Keine Anstiftung zum Missbrauch: Bundesgerichtshof spricht Angeklagte von Einzeltat frei – Landgericht senkt Gesamtstrafe

Trier · Weil der Bundesgerichtshof ein Urteil des Trierer Landgerichts revidiert hat, musste die zweite große Jugendkammer gestern erneut verhandeln. Ergebnis: Die Haftstrafe des Angeklagten wegen sexuellen Missbrauchs eines Babys und Besitzes von kinderpornografischen Bildern wurde um drei Monate reduziert.

Seine Zelle in der Justizvollzugsanstalt Trier verlasse er nur noch zur Nahrungsaufnahme, berichtet der Angeklagte vor der zweiten großen Jugendkammer des Trierer Landgerichts. "Es ist viel schlimmer im Gefängnis, als ich es mir je hätte ausmalen können." Die Isolation hat ihm nicht die Gefängnisleitung auferlegt. Der Angeklagte will es nicht anders. Aus Selbstschutz. Denn schlimmer als die Einsamkeit ist das, was die Mithäftlinge mit ihm anstellen, wenn sie ihn denn zu fassen bekommen.
Der 56-Jährige ist ein verurteilter Kinderschänder. Und ist laut seinem Verteidiger im Gefängnis bereits etliche Male von seinen Mithäftlingen vergewaltigt worden. "Insbesondere in den Gemeinschaftsduschen, die es in unseren Haftanstalten leider immer noch gibt, sind Kinderschänder der sexuellen Gewalt der anderen ausgeliefert", berichtet Rechtsanwalt Rüdiger Weidhaus in einer Verhandlungspause. Richterin Petra Schmitz bestätigt bei der Urteilsverkündung, dass Kinderschänder in Gefängnissen "ganz unten in der Hierarchie stehen", und glaubt dem Täter offenbar auch, dass er das "schon am eigenen Leib zu spüren bekommen hat".

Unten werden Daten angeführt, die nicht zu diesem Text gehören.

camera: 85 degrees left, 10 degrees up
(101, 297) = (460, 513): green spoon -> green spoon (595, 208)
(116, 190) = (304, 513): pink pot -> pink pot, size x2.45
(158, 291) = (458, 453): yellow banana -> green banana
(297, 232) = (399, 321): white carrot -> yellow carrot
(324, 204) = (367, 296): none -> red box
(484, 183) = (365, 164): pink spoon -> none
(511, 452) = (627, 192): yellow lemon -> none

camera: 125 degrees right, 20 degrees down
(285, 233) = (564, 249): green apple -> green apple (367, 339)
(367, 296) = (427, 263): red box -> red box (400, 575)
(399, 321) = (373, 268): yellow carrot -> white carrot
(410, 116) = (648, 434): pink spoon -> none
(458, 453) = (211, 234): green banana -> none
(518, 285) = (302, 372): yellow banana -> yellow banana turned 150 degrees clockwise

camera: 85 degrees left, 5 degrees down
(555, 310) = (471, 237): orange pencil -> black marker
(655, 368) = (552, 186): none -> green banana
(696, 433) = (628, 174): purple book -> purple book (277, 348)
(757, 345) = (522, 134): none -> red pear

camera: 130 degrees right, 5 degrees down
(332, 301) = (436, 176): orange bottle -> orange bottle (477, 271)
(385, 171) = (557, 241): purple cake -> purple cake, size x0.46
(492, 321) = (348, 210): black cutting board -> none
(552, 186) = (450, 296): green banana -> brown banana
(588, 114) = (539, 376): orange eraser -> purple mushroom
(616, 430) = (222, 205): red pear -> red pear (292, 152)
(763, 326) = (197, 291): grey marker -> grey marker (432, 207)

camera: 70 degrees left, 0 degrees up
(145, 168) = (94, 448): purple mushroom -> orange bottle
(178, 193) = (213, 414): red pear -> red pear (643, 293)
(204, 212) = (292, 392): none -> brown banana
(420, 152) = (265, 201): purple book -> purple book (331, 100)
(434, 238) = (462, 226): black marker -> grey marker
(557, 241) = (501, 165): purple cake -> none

Mitleid mit dem Pfälzer zu haben, fällt trotzdem mehr als schwer: Keine drei Monate alt war der Säugling, an dem sich der Mann vergangen hat. Die in Trier lebende Mutter des Kindes war nur eine von etlichen Frauen, mit denen der Angeklagte seine weit über die Normen hinausgehenden sexuellen Vorlieben - unter anderem Sodomie und Fäkalsex - auslebte. Ihr Baby hatte sie zu einem der Treffen im Herbst 2007 mitgebracht. Die Vergewaltigungsversuche des Angeklagten scheiterten offenbar nur daran, dass der Junge noch viel zu klein war. Die Mutter, die selbst zu einer zweijährigen Bewährungsstrafe verurteilt worden war, hielt die Tat fotografisch fest.
Für den Missbrauch des Jungens hatte das Trierer Landgericht im Sommer 2013 den Angeklagten zu einer Freiheitsstrafe von zwei Jahren und acht Monaten verurteilt. Wegen des Besitzes und der Weitergabe kinderpornografischer Bilder war der Mann zu weiteren Einzelstrafen verurteilt worden. Dass er die Mutter dazu angestiftet habe, ihren anderen Sohn ebenfalls sexuell zu missbrauchen, war ebenfalls als Einzeltat geahndet worden. Insgesamt sprach das Landgericht damals eine Gesamtstrafe von drei Jahren und neun Monaten aus (der TV berichtete).
Der Täter ging in Revision. Mit Erfolg: Der Bundesgerichtshof hob die Einzelstrafe wegen Anstiftung zum sexuellen Missbrauch auf. Denn als Straftat hätte dies nach der damaligen Rechtsprechung - die mittlerweile verschärft wurde - nur bewertet werden können, sofern die Mutter ein eigenes sexuelles Interesse an dem Missbrauch gehabt hätte. Ein solches hatte das Landgericht der Frau bei deren Verurteilung allerdings nicht vorgeworfen.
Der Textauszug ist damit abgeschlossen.